Without doubt, After the Fire is my favourite police procedural of 2015 so far. There are several reasons for this, one of which is the brilliantly complex and puzzling mystery, and another is the superb characterisation. This is the sixth Maeve Kerrigan novel but it’s my first and it didn’t matter a jot. Nothing was given away about previous investigations but it did highlight that I’ve missed something very special indeed. Maeve and Derwent are a fantastic combination. Derwent might be the senior officer but there’s little doubt who the true boss is – Maeve. However, it’s probably more accurate to say that Derwent is very happy to let Maeve think she’s the boss. He’s a cheeky git for much of the time but his heart is well and truly wedged in the right place, caring deeply for the safety of Maeve, caring deeply for the young lost child outside Murchison House. There is a little frisson between Derwent and Maeve but it’s delicately treated and there seems little chance of it growing out of control. For them both, the job comes first.
Jane Casey is a fine writer. She moves the perspectives around, mostly showing us the investigation from the points of view of Maeve and Derwent, but she also gives us a glimpse into the dark and hidden world of Murchison House. Very early on we are aware that there is something very sinister going on in the flat where the two young women are found dead, embracing in terror for comfort as they died. We see moments in the lives of the victims. It pulls us close to them. But there is still much for us all to learn – about the lost boy with the false name or the extended family with a domineering matriarch that gathers around the hospital bed of their poor young burnt daughter.
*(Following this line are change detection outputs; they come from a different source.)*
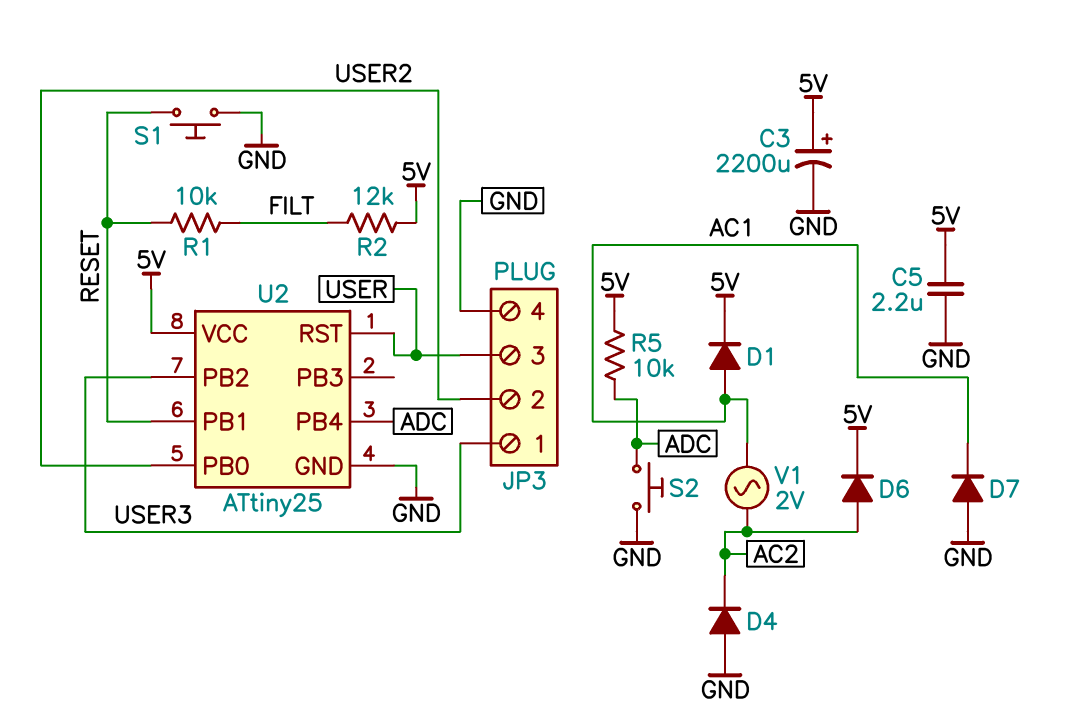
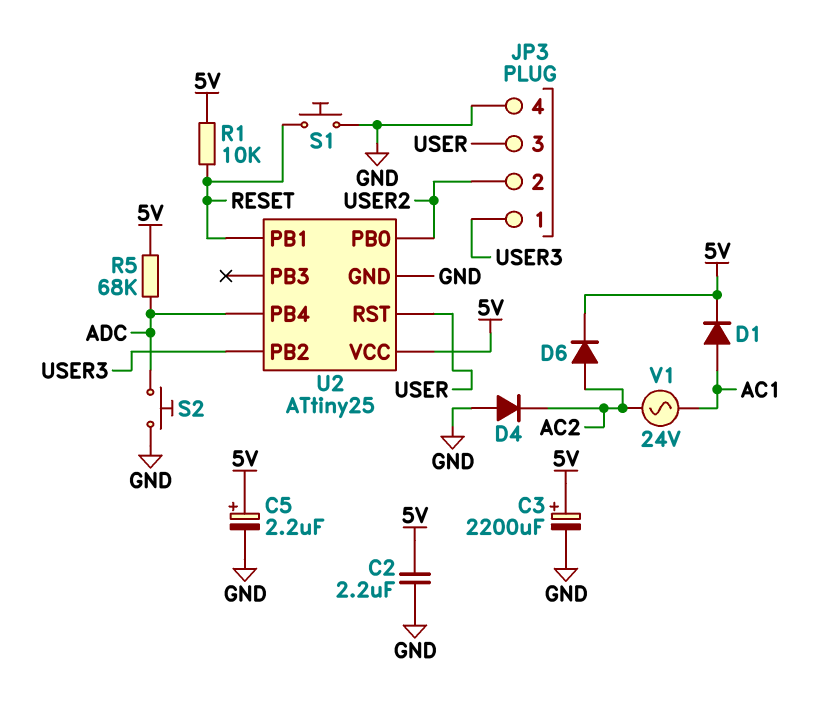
C2: none -> 2.2uF (5V, GND)
C5: 2.2uF (5V, GND) -> 2.2uF (plus 5V, minus GND)
D7: diode (A GND, K AC1) -> none
R1: 10k (FILT, RESET) -> 10k (5V, RESET)
R2: 12k (5V, FILT) -> none
R5: 10k (5V, ADC) -> 68k (5V, ADC)
V1: AC 2V (AC1, AC2) -> AC 24V (AC1, AC2)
The mystery surrounding the presence of the MP in the flats is a compelling one and it leads Maeve and Derwent on a chase that is both intricate and disturbing. I was hooked instantly, drawn in ever tighter as I felt closer to the innocent and the police officers working towards a resolution. There are moments that leave the reader reeling, one moment in particular is shocking. This is wonderful storytelling. I cannot fault it and now I will look out for everything that Jane Casey writes.